#### Aim of the exercise
Identify each line in the data below that contains the word "shows" and copy those lines. Treat uppercase and lowercase letters as different.

[Extracted records]
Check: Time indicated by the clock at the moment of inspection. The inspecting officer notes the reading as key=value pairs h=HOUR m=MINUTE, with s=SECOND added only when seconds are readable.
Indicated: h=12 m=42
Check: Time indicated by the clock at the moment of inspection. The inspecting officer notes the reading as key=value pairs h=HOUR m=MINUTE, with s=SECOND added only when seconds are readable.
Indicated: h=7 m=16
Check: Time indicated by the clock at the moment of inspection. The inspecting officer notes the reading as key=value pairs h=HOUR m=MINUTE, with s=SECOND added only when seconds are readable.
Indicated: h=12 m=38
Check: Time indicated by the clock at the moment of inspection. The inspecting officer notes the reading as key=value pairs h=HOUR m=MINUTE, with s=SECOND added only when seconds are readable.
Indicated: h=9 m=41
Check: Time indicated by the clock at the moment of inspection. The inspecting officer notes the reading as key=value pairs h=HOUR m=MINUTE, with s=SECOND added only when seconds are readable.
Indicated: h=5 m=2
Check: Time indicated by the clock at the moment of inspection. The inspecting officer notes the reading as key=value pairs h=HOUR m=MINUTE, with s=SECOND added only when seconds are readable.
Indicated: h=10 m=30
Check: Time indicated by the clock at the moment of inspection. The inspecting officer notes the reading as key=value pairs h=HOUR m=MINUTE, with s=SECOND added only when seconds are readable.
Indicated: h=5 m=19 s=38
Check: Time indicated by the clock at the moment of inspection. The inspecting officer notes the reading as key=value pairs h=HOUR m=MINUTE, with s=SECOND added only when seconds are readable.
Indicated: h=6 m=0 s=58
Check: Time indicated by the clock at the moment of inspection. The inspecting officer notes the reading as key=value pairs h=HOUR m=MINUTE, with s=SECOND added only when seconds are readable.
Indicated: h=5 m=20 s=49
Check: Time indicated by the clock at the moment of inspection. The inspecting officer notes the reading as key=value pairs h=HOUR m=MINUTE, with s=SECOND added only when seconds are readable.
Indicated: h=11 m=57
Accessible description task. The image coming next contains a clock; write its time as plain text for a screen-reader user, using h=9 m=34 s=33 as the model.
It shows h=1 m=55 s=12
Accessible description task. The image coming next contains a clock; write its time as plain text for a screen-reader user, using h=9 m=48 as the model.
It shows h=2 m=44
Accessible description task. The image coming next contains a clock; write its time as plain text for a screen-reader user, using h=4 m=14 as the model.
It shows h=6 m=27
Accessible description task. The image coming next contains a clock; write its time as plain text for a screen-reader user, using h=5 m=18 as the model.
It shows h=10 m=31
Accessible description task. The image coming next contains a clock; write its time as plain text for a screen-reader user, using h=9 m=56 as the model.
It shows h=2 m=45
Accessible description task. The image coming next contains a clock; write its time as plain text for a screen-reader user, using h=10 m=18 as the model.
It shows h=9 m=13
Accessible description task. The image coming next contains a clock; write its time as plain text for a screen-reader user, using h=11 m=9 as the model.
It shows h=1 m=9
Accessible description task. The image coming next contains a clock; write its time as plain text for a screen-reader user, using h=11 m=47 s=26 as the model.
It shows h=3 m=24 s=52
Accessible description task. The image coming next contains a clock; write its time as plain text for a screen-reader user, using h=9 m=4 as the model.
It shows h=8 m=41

#### Answer to the task
It shows h=1 m=55 s=12
It shows h=2 m=44
It shows h=6 m=27
It shows h=10 m=31
It shows h=2 m=45
It shows h=9 m=13
It shows h=1 m=9
It shows h=3 m=24 s=52
It shows h=8 m=41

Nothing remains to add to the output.